**TASK:** Exactly what is written in the records below should be returned, minus the images.

INFORMATION START

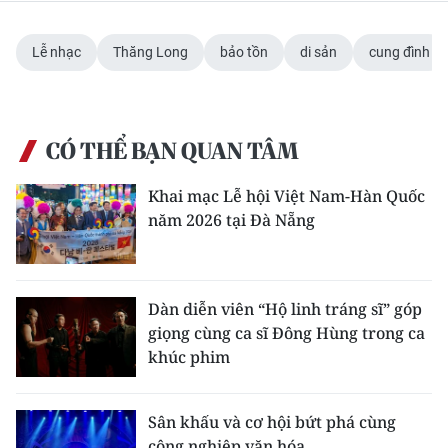
Lễ nhạc
Thăng Long
bảo tồn
di sản
cung đình
CÓ THỂ BẠN QUAN TÂM
Khai mạc Lễ hội Việt Nam-Hàn Quốc
năm 2026 tại Đà Nẵng
Dàn diễn viên “Hộ linh tráng sĩ” góp
giọng cùng ca sĩ Đông Hùng trong ca
khúc phim
Sân khấu và cơ hội bứt phá cùng
công nghiệp văn hóa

INFORMATION END

**ANSWER AREA:**
Lễ nhạc
Thăng Long
bảo tồn
di sản
cung đình
CÓ THỂ BẠN QUAN TÂM
Khai mạc Lễ hội Việt Nam-Hàn Quốc
năm 2026 tại Đà Nẵng
Dàn diễn viên “Hộ linh tráng sĩ” góp
giọng cùng ca sĩ Đông Hùng trong ca
khúc phim
Sân khấu và cơ hội bứt phá cùng
công nghiệp văn hóa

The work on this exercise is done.